Fulgent Genetics, Inc.
(FLGT) is the more profitable company, earning -18. 8% net margin versus -341. 5% for Pacific Biosciences of California, Inc. — meaning it keeps -18. 8% of every revenue dollar as bottom-line profit. Operating margin tells a similar story: FLGT leads at -28. 2% versus -348. 5% for PACB. At the gross margin level — before operating expenses — FLGT leads at 40. 6%, reflecting greater pricing power or product mix advantage. Stronger margins indicate durable pricing power, lower cost of revenue, or higher mix of software/services. They are one of the clearest signs of business quality.
06Which pays a better dividend — FLGT or PACB?
None of the stocks in this comparison currently pay a material dividend.
All are effectively zero-yield and should be held for capital appreciation rather than income.
07Is FLGT or PACB better for a retirement portfolio?
For long-horizon retirement investors, Fulgent Genetics, Inc.
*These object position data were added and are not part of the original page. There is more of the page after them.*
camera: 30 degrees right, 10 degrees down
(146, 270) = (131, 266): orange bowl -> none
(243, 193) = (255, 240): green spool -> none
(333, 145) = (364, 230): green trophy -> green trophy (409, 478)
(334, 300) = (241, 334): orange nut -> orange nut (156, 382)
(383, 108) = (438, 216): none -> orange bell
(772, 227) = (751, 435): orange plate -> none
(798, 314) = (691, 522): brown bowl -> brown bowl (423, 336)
(FLGT) is the stronger choice — it scores higher on the combination of lower volatility, dividend reliability, and long-term compounding (low volatility (β 0. 97)). Pacific Biosciences of California, Inc. (PACB) carries a higher beta of 2. 43 — meaning larger drawdowns in market downturns, which matters significantly when you cannot wait years for a recovery. Both have compounded well over 10 years (FLGT: +64. 6%, PACB: -81. 3%), confirming both are viable long-term holds — but the lower-volatility option typically results in less emotional selling during corrections. Retirement portfolios generally favour predictability over maximum returns. Consult a financial advisor before making allocation decisions.
08What are the main differences between FLGT and PACB?
Both stocks operate in the Healthcare sector, making this a peer-level intra-sector comparison — the same macro tailwinds and headwinds will affect both.
These fundamental differences mean investors should not choose between them on a single metric — the "better stock" depends entirely on which of these characteristics aligns with your investment strategy.